───── DATA RECORDS ─────
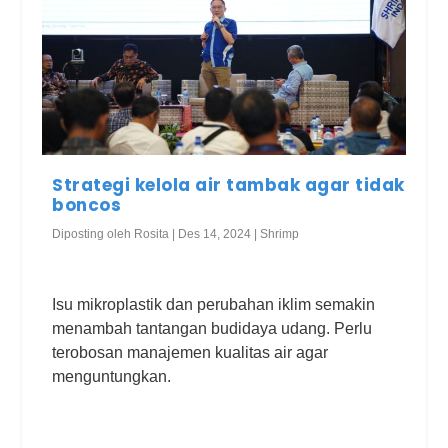
Strategi kelola air tambak agar tidak
boncos
Diposting oleh
Rosita
|
Des 14, 2024
|
Shrimp
Isu mikroplastik dan perubahan iklim semakin
menambah tantangan budidaya udang. Perlu
terobosan manajemen kualitas air agar
menguntungkan.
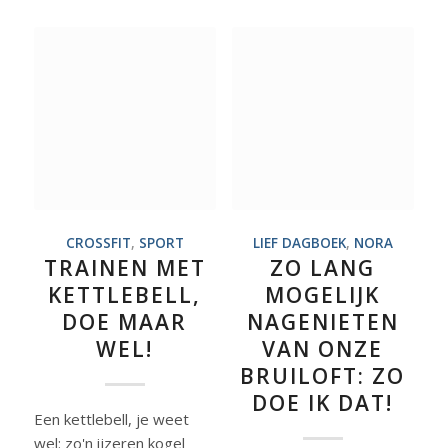
CROSSFIT
,
SPORT
LIEF DAGBOEK
,
NORA
TRAINEN MET
ZO LANG
KETTLEBELL,
MOGELIJK
DOE MAAR
NAGENIETEN
WEL!
VAN ONZE
BRUILOFT: ZO
DOE IK DAT!
Een kettlebell, je weet
wel: zo'n ijzeren kogel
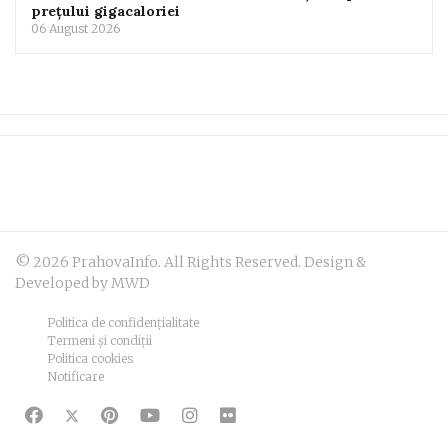
prețului gigacaloriei
06 August 2026
© 2026 PrahovaInfo. All Rights Reserved. Design &
Developed by MWD
Politica de confidențialitate
Termeni și condiții
Politica cookies
Notificare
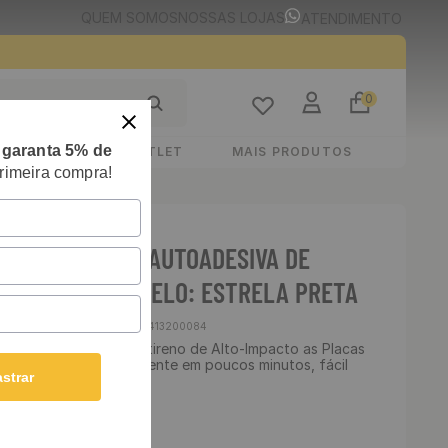
QUEM SOMOS
NOSSAS LOJAS
ATENDIMENTO
0
e
garanta 5% de
STIMENTOS
OUTLET
MAIS PRODUTOS
rimeira compra!
ATIVA CLASSIC AUTOADESIVA DE
0 X 50 CM - MODELO: ESTRELA PRETA
Cód
:
1010413200084
D, fabricada em Poliestireno de Alto-Impacto as Placas
a e transformam o ambiente em poucos minutos, fácil
strar
r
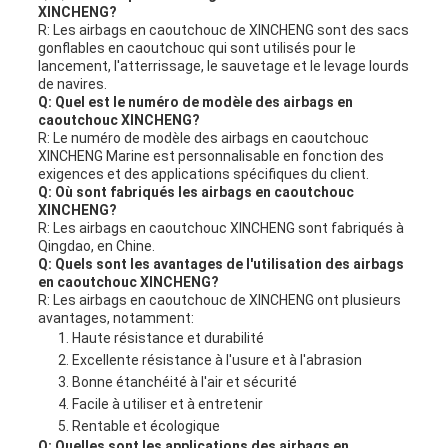
XINCHENG?
R: Les airbags en caoutchouc de XINCHENG sont des sacs
gonflables en caoutchouc qui sont utilisés pour le
lancement, l'atterrissage, le sauvetage et le levage lourds
de navires.
Q: Quel est le numéro de modèle des airbags en
caoutchouc XINCHENG?
R: Le numéro de modèle des airbags en caoutchouc
XINCHENG Marine est personnalisable en fonction des
exigences et des applications spécifiques du client.
Q: Où sont fabriqués les airbags en caoutchouc
XINCHENG?
R: Les airbags en caoutchouc XINCHENG sont fabriqués à
Qingdao, en Chine.
Q: Quels sont les avantages de l'utilisation des airbags
en caoutchouc XINCHENG?
R: Les airbags en caoutchouc de XINCHENG ont plusieurs
avantages, notamment:
Haute résistance et durabilité
Excellente résistance à l'usure et à l'abrasion
Bonne étanchéité à l'air et sécurité
Facile à utiliser et à entretenir
Rentable et écologique
Q: Quelles sont les applications des airbags en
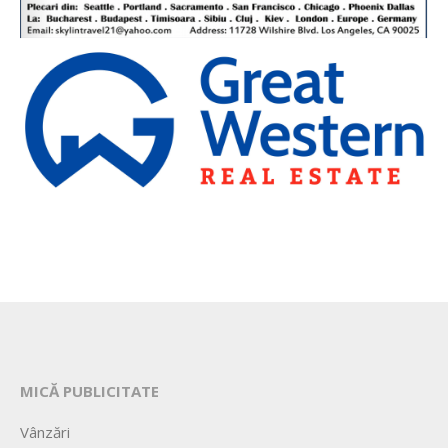
MICĂ PUBLICITATE
Vânzări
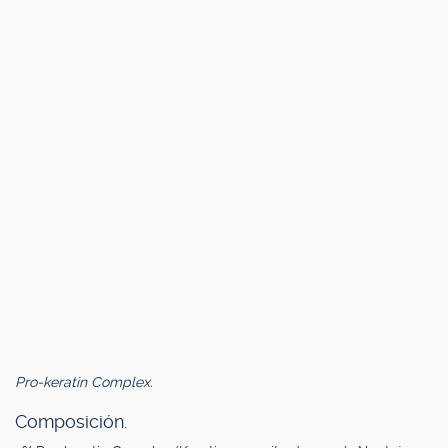
Pro-keratin Complex.
Composición.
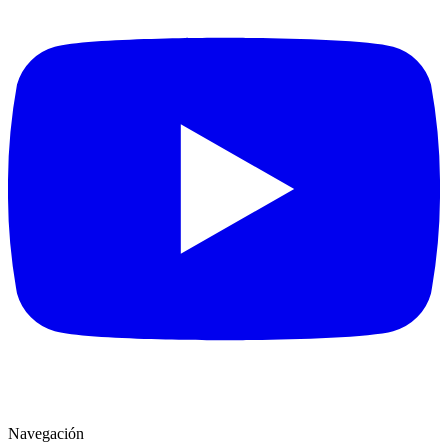
Navegación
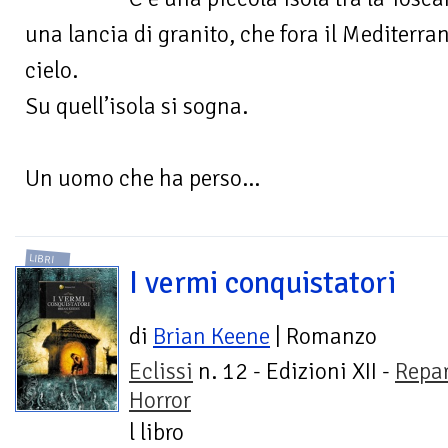
una lancia di granito, che fora il Mediterra
cielo.
Su quell’isola si sogna.
Un uomo che ha perso...
LIBRI
I vermi conquistatori
di
Brian Keene
| Romanzo
Eclissi
n. 12 - Edizioni XII -
Repa
Horror
l libro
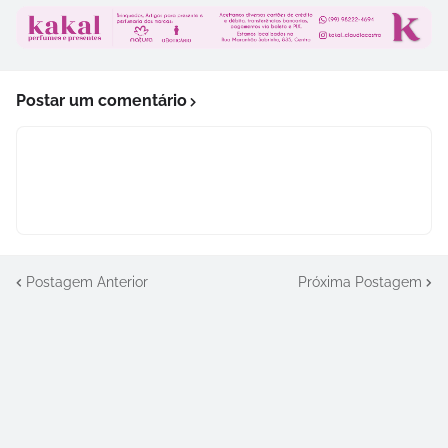
Postar um comentário
Postagem Anterior
Próxima Postagem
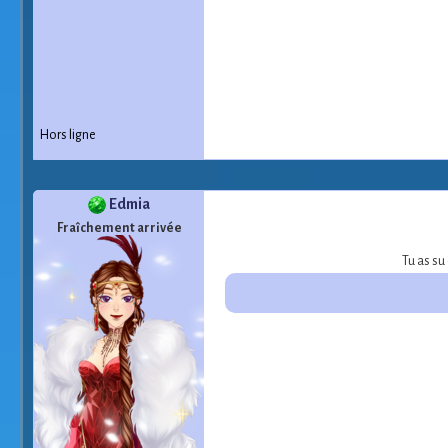
Hors ligne
Edmia
Fraîchement arrivée
Tu as su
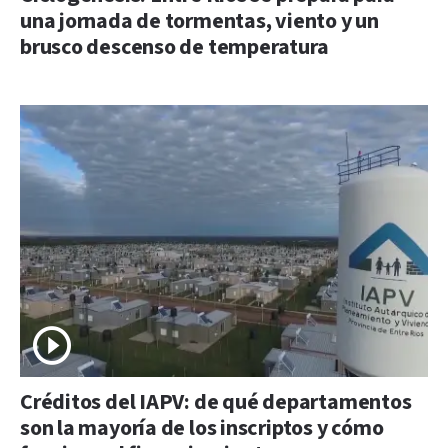
una jornada de tormentas, viento y un
brusco descenso de temperatura
Créditos del IAPV: de qué departamentos
son la mayoría de los inscriptos y cómo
─────
TASK: Please give every line above again word for word, apart from the pictures.

OUTPUT BELOW:
Strategi kelola air tambak agar tidak
boncos
Diposting oleh
Rosita
|
Des 14, 2024
|
Shrimp
Isu mikroplastik dan perubahan iklim semakin
menambah tantangan budidaya udang. Perlu
terobosan manajemen kualitas air agar
menguntungkan.
CROSSFIT
,
SPORT
LIEF DAGBOEK
,
NORA
TRAINEN MET
ZO LANG
KETTLEBELL,
MOGELIJK
DOE MAAR
NAGENIETEN
WEL!
VAN ONZE
BRUILOFT: ZO
DOE IK DAT!
Een kettlebell, je weet
wel: zo'n ijzeren kogel
prețului gigacaloriei
06 August 2026
© 2026 PrahovaInfo. All Rights Reserved. Design &
Developed by MWD
Politica de confidențialitate
Termeni și condiții
Politica cookies
Notificare
QUEM SOMOS
NOSSAS LOJAS
ATENDIMENTO
0
e
garanta 5% de
STIMENTOS
OUTLET
MAIS PRODUTOS
rimeira compra!
ATIVA CLASSIC AUTOADESIVA DE
0 X 50 CM - MODELO: ESTRELA PRETA
Cód
:
1010413200084
D, fabricada em Poliestireno de Alto-Impacto as Placas
a e transformam o ambiente em poucos minutos, fácil
strar
r
XINCHENG?
R: Les airbags en caoutchouc de XINCHENG sont des sacs
gonflables en caoutchouc qui sont utilisés pour le
lancement, l'atterrissage, le sauvetage et le levage lourds
de navires.
Q: Quel est le numéro de modèle des airbags en
caoutchouc XINCHENG?
R: Le numéro de modèle des airbags en caoutchouc
XINCHENG Marine est personnalisable en fonction des
exigences et des applications spécifiques du client.
Q: Où sont fabriqués les airbags en caoutchouc
XINCHENG?
R: Les airbags en caoutchouc XINCHENG sont fabriqués à
Qingdao, en Chine.
Q: Quels sont les avantages de l'utilisation des airbags
en caoutchouc XINCHENG?
R: Les airbags en caoutchouc de XINCHENG ont plusieurs
avantages, notamment:
Haute résistance et durabilité
Excellente résistance à l'usure et à l'abrasion
Bonne étanchéité à l'air et sécurité
Facile à utiliser et à entretenir
Rentable et écologique
Q: Quelles sont les applications des airbags en
MICĂ PUBLICITATE
Vânzări
Pro-keratin Complex.
Composición.
Navegación
una lancia di granito, che fora il Mediterra
cielo.
Su quell’isola si sogna.
Un uomo che ha perso...
LIBRI
I vermi conquistatori
di
Brian Keene
| Romanzo
Eclissi
n. 12 - Edizioni XII -
Repa
Horror
l libro
Postar um comentário
Postagem Anterior
Próxima Postagem
Hors ligne
Edmia
Fraîchement arrivée
Tu as su
una jornada de tormentas, viento y un
brusco descenso de temperatura
Créditos del IAPV: de qué departamentos
son la mayoría de los inscriptos y cómo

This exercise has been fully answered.